Encontrei, cara a cara, alguns dos poucos amigos que merecem esse título. Vê-los foi me conhecer um pouco mais. São aquelas pessoas que não julgam, conversam, acrescentam, não ficam ‘chorando as pitangas’. Com esses poucos amigos a gente não emburrece, aproveita belos momentos de estar vivo.
Em contrapartida, briguei com outros que estavam mais para colega que para amigo. Não suporto autoritarismo, fatalismo, arrogância, falta de humildade, falta de diálogo. Por isso, ‘quebrei os pratos’. Ah, faria tudo de novo. Vá mandar nos capangas não em mim. Não sou empregado passivo, sou servidor.

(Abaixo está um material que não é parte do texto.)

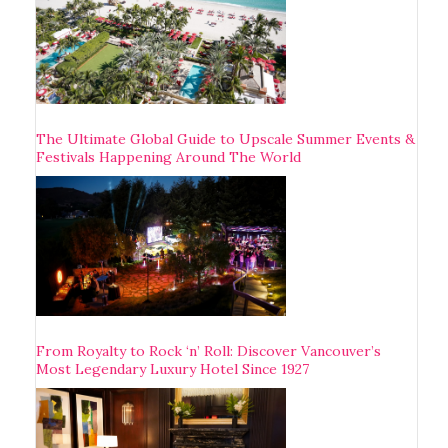
The Ultimate Global Guide to Upscale Summer Events &
Festivals Happening Around The World
From Royalty to Rock ‘n’ Roll: Discover Vancouver’s
Most Legendary Luxury Hotel Since 1927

Alguns que conheço tenho até pena de suas mulheres.

A boa-nova desse ano é a efetivação do sonho da casa própria. Finalmente, depois de doze anos, conseguimos dar o pontapé inicial e quase acabado do nosso ninho. Nunca gastei tanto dinheiro na vida. Demoramos anos para juntar e em meses quase que vai tudo. Aí foi onde mais vi ‘atravessadores’. Cada um queria tirar um pouquinho. Que tristeza! Minha leiguice quase me fez sucumbir, isso só não ocorreu porque não somos bestas de ninguém. Estamos sofrendo para lidar com a ansiedade, aprendendo a negociar, a pedir descontos, a rogar por mais prazos. Nunca as previsões do tempo tiveram tanta importância nas nossas vidas. Foi um bom aprendizado notar pessoas considerando rápido aquilo que achei que demorou bastante.
Nesse ano aumentei minha carga-horária na docência. Sofri na tentativa de preparar aulas mais interessantes aos alunos. O feedback foi além das minhas expectativas.
Li muito, adquiri livros, CDs, DVDs. Comprei uma bicicleta (com a qual pouco andei, é verdade). Conversei com muitas pessoas, conheci um senhor de esquerda – agora, justificadamente, decepcionado. Ele foi duas vezes à Alemanha Oriental. Outros bate-papos teriam sido melhores se não tivessem ocorridos. Como ainda há quem tenha um bom discurso e uma repudiante prática. Como é fácil falar mais e fazer menos. É triste ouvir mais porcaria que sabedoria da boca de educadores. Conversei com uma pessoa extremamente preconceituosa e como foi ruim ter que – para ser coerente – ‘brigar’ com ela.
Estou numa ‘casa de passagem’. Morando enquanto a minha está sendo construída. Tenho convivido com coisas que não gosto: música, pra mim, de péssima qualidade; cachorros, visão de mundo completamente diferente da minha. É um outro aprendizado, bem difícil. Minha admiração pela cidade continua, agora mais crítico, mais ponderado. Não menos admirado.

Minhas aspirações para 2008 são:
A conclusão da nova casa, esperada e sonhada por doze anos (é ruim ser proletário). Desejo continuar me aperfeiçoando tanto na leitura quanto na profissão, se possível partindo para um vôo mais alto. Mas nada, absolutamente nada supera o sonho da paternidade. A maior emoão da minha vida será um resultado positivo de exame de gravidez com a mulher que amo. Até um quarto está sendo construído com esse fim.
Que venha 2008!

[1] Autora de algumas obras que recomendo com entusiasmo. Dentre elas, o último lançamento da editora Ultimato, Caminhos da Graça.